What this task involves. Each line from the beginning of the data below through the line containing "DECLARATION OF RATES AND CHARGES 2017/2018" should be repeated exactly, please.
[[ The data open ]]
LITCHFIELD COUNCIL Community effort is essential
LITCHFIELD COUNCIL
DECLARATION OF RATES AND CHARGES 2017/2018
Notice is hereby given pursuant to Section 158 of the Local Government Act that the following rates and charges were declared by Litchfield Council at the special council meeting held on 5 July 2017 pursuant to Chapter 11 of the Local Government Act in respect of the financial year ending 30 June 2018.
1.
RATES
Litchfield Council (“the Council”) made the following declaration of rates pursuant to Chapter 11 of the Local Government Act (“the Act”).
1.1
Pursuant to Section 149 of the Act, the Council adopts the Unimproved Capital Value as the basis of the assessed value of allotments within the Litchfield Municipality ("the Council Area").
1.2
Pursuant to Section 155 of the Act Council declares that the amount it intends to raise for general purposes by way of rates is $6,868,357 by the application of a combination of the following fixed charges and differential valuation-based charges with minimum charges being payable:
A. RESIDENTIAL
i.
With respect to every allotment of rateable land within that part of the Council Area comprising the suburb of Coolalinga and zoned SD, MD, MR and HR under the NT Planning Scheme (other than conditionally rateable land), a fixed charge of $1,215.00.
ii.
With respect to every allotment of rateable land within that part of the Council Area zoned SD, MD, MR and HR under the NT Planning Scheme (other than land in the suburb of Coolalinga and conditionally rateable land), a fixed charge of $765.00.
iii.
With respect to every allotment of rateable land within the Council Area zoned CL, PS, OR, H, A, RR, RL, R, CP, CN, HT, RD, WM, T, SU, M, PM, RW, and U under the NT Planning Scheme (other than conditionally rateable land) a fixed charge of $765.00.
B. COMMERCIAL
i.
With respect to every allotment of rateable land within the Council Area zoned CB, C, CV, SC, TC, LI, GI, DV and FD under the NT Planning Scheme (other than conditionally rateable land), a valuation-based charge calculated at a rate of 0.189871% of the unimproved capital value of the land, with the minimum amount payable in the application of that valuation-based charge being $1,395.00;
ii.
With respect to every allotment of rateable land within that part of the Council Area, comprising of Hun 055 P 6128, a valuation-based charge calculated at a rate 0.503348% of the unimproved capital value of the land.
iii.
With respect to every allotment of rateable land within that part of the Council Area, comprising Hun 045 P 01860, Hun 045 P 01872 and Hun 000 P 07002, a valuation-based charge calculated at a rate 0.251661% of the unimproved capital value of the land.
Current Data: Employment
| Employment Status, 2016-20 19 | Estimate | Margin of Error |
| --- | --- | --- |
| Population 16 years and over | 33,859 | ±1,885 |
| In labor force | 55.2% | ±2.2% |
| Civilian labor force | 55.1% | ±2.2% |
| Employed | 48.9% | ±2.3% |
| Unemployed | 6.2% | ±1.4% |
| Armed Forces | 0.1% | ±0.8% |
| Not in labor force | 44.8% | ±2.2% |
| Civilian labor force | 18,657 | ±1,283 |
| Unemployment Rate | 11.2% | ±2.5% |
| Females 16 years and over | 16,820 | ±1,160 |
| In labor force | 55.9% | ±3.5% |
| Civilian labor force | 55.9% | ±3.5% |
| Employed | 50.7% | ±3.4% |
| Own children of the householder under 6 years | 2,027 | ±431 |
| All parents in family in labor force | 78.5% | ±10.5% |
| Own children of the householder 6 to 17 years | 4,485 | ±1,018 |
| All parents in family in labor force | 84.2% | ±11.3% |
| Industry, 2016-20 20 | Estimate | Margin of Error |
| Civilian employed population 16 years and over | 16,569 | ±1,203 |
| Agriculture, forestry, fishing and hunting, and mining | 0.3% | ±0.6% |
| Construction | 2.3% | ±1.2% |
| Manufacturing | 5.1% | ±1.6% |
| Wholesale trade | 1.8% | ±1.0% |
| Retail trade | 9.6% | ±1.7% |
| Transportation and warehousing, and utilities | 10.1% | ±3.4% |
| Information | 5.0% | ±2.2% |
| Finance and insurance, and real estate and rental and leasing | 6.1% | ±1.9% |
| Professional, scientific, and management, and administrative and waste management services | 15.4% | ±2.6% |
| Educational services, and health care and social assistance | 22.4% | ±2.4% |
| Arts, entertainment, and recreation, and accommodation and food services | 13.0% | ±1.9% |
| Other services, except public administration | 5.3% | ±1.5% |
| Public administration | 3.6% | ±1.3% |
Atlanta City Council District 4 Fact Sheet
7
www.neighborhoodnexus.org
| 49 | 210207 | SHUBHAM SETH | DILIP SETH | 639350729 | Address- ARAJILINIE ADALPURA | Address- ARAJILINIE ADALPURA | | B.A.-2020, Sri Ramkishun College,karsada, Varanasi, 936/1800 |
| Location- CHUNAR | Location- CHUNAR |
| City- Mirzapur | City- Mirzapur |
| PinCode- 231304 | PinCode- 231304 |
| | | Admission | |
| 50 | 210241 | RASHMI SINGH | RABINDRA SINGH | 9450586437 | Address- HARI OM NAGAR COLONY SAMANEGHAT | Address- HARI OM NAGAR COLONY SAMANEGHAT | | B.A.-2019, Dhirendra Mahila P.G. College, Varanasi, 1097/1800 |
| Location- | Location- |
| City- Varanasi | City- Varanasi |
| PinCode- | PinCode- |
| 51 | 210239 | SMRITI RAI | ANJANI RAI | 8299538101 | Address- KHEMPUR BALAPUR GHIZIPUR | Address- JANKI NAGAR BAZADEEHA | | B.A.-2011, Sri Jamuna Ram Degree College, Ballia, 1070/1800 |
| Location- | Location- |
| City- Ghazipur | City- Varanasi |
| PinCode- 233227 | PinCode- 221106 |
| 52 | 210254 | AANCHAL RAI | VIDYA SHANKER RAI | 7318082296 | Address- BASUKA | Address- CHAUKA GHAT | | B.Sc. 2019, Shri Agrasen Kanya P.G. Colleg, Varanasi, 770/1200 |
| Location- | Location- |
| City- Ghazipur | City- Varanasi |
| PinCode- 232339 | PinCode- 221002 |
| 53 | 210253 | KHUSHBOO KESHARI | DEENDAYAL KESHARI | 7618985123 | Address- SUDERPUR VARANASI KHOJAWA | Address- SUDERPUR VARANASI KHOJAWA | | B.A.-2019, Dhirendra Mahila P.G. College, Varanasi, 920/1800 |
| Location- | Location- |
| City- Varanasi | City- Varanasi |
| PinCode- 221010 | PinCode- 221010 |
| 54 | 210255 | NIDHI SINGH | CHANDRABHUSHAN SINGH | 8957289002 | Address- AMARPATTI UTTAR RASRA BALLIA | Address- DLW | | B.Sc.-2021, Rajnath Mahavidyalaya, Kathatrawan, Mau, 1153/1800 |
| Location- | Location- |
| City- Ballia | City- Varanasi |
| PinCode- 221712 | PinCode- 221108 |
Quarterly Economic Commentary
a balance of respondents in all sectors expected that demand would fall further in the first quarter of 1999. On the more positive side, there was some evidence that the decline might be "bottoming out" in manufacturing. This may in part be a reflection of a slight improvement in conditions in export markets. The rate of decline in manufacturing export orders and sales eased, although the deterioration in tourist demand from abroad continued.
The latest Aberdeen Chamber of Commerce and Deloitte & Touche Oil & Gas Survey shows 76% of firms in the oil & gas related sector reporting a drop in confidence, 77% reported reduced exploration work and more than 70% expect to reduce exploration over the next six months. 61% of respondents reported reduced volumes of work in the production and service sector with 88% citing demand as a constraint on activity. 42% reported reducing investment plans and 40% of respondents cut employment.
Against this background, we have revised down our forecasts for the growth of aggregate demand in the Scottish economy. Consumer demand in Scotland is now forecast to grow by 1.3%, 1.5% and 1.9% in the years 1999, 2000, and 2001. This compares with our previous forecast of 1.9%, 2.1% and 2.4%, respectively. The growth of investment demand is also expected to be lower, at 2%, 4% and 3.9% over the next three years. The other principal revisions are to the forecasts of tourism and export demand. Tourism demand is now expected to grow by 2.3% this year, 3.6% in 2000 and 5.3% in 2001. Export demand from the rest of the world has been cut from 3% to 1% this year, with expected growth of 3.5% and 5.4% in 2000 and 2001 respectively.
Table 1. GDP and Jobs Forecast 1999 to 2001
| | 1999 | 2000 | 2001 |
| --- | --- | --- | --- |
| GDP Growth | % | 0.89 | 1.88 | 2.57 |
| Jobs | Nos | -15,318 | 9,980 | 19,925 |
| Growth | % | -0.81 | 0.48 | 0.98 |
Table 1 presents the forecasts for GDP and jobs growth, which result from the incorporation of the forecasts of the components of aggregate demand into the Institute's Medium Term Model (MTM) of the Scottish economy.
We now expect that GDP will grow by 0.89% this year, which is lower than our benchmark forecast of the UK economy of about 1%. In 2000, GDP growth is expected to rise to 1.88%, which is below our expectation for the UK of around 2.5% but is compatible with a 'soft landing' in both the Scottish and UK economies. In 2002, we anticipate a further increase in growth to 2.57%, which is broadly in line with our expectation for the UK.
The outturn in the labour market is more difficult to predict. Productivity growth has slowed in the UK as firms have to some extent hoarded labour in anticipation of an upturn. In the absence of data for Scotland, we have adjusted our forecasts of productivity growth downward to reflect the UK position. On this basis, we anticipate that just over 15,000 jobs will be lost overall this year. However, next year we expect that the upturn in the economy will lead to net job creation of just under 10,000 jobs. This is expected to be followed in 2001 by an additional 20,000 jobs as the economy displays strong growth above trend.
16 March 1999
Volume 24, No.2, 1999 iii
[[ The data closed ]]
Result of this exercise.
LITCHFIELD COUNCIL Community effort is essential
LITCHFIELD COUNCIL
DECLARATION OF RATES AND CHARGES 2017/2018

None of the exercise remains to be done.